Home sales in metropolitan Baltimore continued their sharp decline during October and November, the Greater Baltimore Board of Realtors reported yesterday.
Sales of existing homes fell 30.7 percent in October and 29.3 percent in November compared with the same months of 1989, according to a report compiled by the Central Maryland Multiple Listing Service, a subsidiary of the board.
"The message again is that we have a consumer confidence problem. That's clear," said Brandon F. Gaines, president of the Board of Realtors. But he said the news isn't all bad.
"The average dollar sale is holding its own," Mr. Gaines said. "It's a double-edged sword, I guess. . . . This is no great change. It's cyclical, and what we've experienced before."
Average prices are remaining stable, despite the drop in demand.
The average price of an existing home in November rose only 1 percent from November 1989, to $117,580.
The average price peaked for this year in August at $125,415 but moved lower in the fall of both 1989 and 1990.
The Realtors' data includes sales reported to the Multiple Listing Service in Baltimore and in Baltimore, Carroll, Harford, Howard and Kent counties.
It includes only a few newly built homes because most new homes aren't listed with Realtors or sold through the Multiple Listing Service.
In Anne Arundel County, the number of existing homes sold in November fell to 219 from 447 in November 1989, a 51 percent drop, according to the Anne Arundel County Board of Realtors.
October sales were down 30.3 percent, to 285 homes.
The average price was up slightly in October, to $147,562, but dropped to $139,935 in November.
Anne Arundel County's figures are compiled differently from those of the Greater Baltimore Board of Realtors.
Anne Arundel reports only the number of homes on which buyers have settled contracts.
Because of the time lag between when a buyer and seller agree on a deal and when a mortgage is lined up and the contract is settled, or closed, settlement data reflect sales patterns that can be up to three months old.
The Realtors board reports the numbers of homes that are under pending contracts, reflecting sales that are more recent but still could fall through if buyers can't find mortgages or other complications arise.
The new reports continue a trend that began during the third quarter.
Until then, home sales in and around Baltimore had remained stable compared with 1989, even as sales of homes nationwide slowed dramatically, particularly in the Northeast.
But sales of existing homes fell 20.5 percent during the third quarter in the Baltimore area, and sales of new homes fell 35 percent, according to a report by Legg Mason Realty Group of Baltimore.
Mr.
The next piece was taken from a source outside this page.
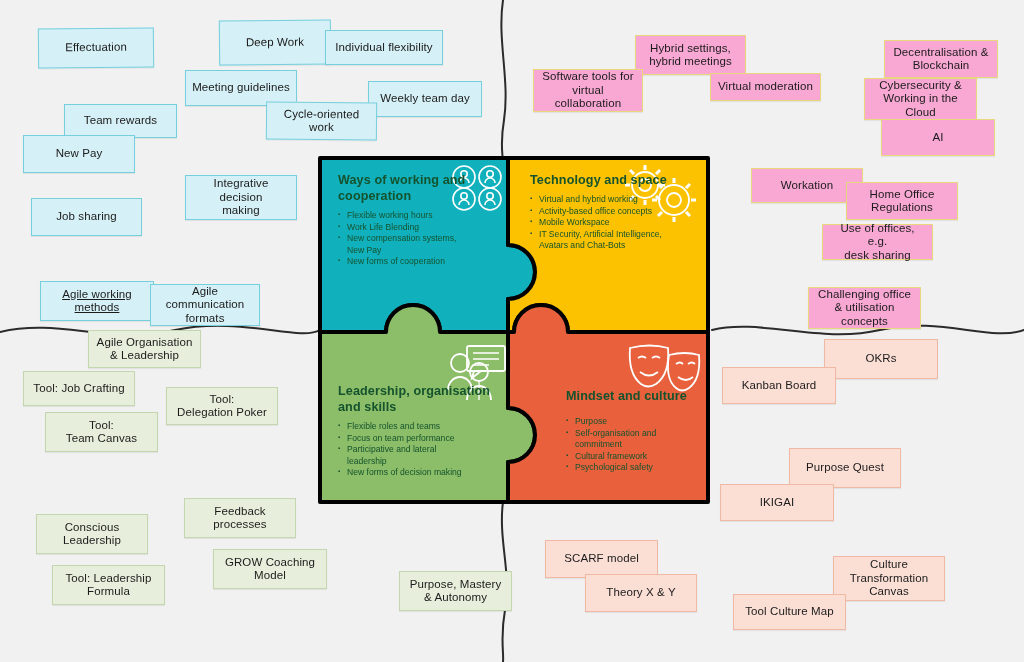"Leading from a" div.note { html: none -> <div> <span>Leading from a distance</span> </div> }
Gaines and other industry experts note that though the market is slow, it isn't dead.
Pulte Home Corp.'s Baltimore division had its second-best month of the year in November, said Doug Lee, regional sales and marketing director.
And Mr. Lee said the industry could get a boost if a peaceful solution is found to the Persian Gulf crisis and the broader economy slips further toward a recession, pushing interest rates lower.
"If the Mideast situation clears up without bloodshed and the fourth-quarter economic numbers are low, I think interest rates will be 8.5 percent," he said.